Exercise ::
May I please have every record restated word for word, with the images left out?

(Per-instance keypoint data)

============================================================

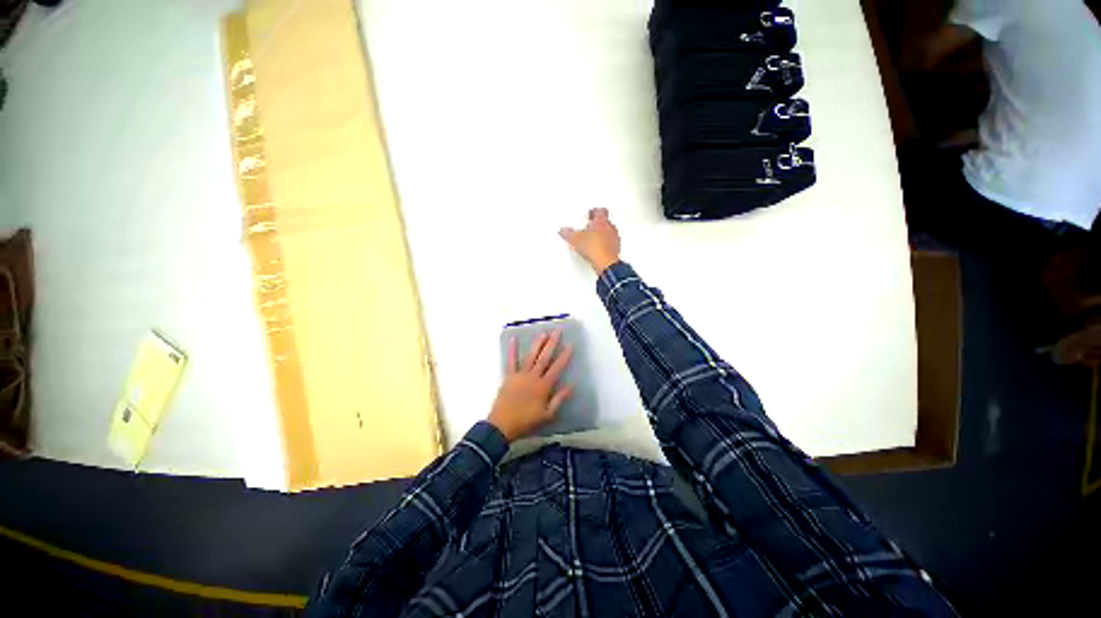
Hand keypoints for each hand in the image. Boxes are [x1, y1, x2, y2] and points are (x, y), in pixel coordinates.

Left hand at [488, 331, 573, 441]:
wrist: (503, 425)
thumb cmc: (527, 421)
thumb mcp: (547, 414)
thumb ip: (559, 399)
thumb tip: (571, 385)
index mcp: (544, 386)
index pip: (557, 368)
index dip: (564, 356)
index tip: (570, 344)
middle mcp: (533, 377)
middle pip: (544, 358)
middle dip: (552, 344)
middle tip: (557, 331)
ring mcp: (520, 375)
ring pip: (530, 356)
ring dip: (537, 344)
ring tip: (543, 332)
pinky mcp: (509, 376)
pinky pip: (511, 361)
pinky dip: (512, 350)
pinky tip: (513, 339)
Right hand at [559, 208, 620, 274]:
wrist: (605, 262)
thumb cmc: (595, 247)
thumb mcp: (575, 239)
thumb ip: (568, 233)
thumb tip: (563, 231)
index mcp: (601, 221)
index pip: (600, 211)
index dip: (594, 211)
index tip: (590, 214)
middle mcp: (610, 228)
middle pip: (605, 221)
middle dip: (597, 224)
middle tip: (590, 226)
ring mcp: (614, 239)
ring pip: (609, 232)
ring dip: (602, 234)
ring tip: (593, 239)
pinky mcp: (616, 249)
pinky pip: (610, 244)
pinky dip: (604, 245)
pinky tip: (597, 250)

============================================================

Problem solution ::
Hand keypoints for each hand in the image. Boxes are [x1, y1, x2, y2] and points are (x, y), in pixel coordinates.

Left hand at [488, 331, 573, 441]:
wrist: (503, 425)
thumb cmc: (527, 421)
thumb mcp: (547, 414)
thumb ip: (559, 399)
thumb tip: (571, 385)
index mcp: (544, 386)
index pip: (557, 368)
index dip: (564, 356)
index tip: (570, 344)
middle mcp: (533, 377)
middle pip: (544, 358)
middle dip: (552, 344)
middle tip: (557, 331)
ring mcp: (520, 375)
ring pip: (530, 356)
ring dip: (537, 344)
ring tip: (543, 332)
pinky mcp: (509, 376)
pinky pip: (511, 361)
pinky dip: (512, 350)
pinky tip: (513, 339)
Right hand at [559, 208, 620, 274]:
wrist: (605, 262)
thumb cmc: (595, 247)
thumb mcp: (575, 239)
thumb ip: (568, 233)
thumb tip: (563, 231)
index mcp: (601, 221)
index pip: (600, 211)
index dip: (594, 211)
index tip: (590, 214)
middle mcp: (610, 228)
middle pip: (605, 221)
middle dip: (597, 224)
middle tip: (590, 226)
ring mcp: (614, 239)
ring pip: (609, 232)
ring dip: (602, 234)
ring tip: (593, 239)
pinky mcp: (616, 249)
pinky pip: (610, 244)
pinky dip: (604, 245)
pinky tip: (597, 250)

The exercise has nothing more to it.